JT,
You could be right about the "too strict" part, but even under your interpretation the sentence bothers me, which will become more clear in a short while.
Nevertheless, I
can accept the possibility of the following, which I think fits right in with your point:
If Tom had half a brain, he would have bought that car.
Here we are saying that Tom, because of his general failure to recognize good deals when he sees them (part of his character "now" and "then" and "always" - "eternal present"), did not buy the car ("then") -- that he would have bought it, however, if he were smarter about purchasing cars.

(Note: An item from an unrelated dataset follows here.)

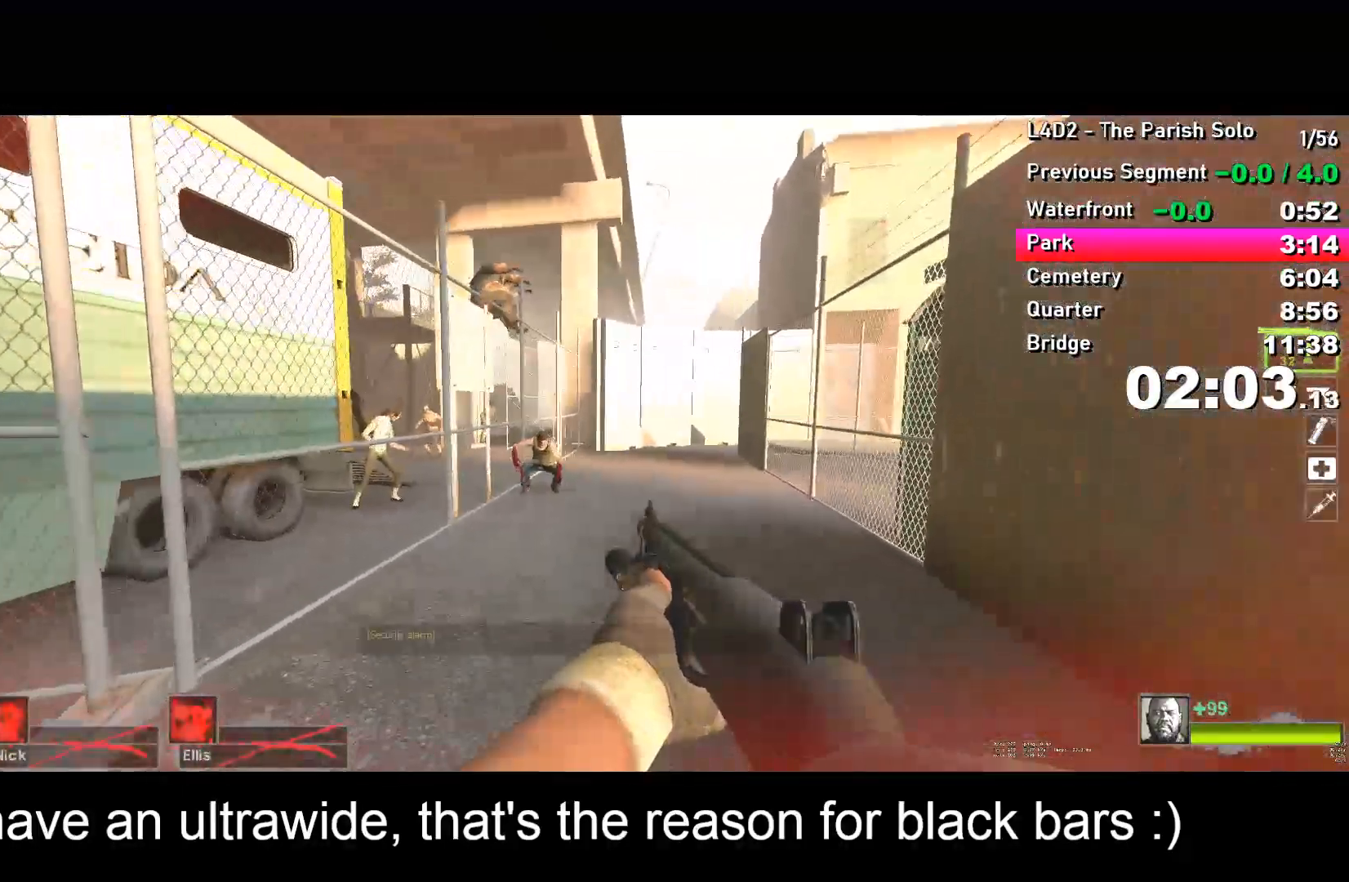
{"keys": ["a"], "events": [[200, "space", "down"], [250, "d", "down"], [250, "space", "up"], [250, "w", "up"], [350, "a", "down"], [350, "d", "up"]]}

He didn't buy it then because he doesn't have (even) half a brain and never did, i.e., he isn't (and wasn't) that smart a person.
I don't sense that same "eternal present" idea in "If Tom had more money", because having sufficient money is not the sort of thing that is part of a person's character or anything that can be thought of as "eternal present". It's a very time-dependent situation. Today you have enough money, tomorrow you don't. Further, the having of a sufficient amount of money has to occur at the time of the buying, not later.
Now if you want to change the original sentence slightly to suggest that Tom is/was rich ("eternal present"), then we might have,
If Tom were a rich man, he would have bought that car.
which sounds all right to me.
But I just can't get my brain around,
If Tom now had/has enough money to buy the car (and he doesn't), that means he would have bought it (then), but he didn't buy it then because he doesn't have enough money to buy it now.
[Side bar: I can't see how you don't find this hilariously funny. It's an absurd string of words!]
I suppose it is my failure to wrap my brain around "didn't buy then, because not enough money now" that leads me to interpret the whole sentence in the past: He didn't buy then because not enough money
then. So to me, as I've said, "if Tom had" is just a variant of "if Tom had had". The only way I can understand the sentence as you interpret it is through mental gymnastics -- a forced reading. But if it works for you, that's cool.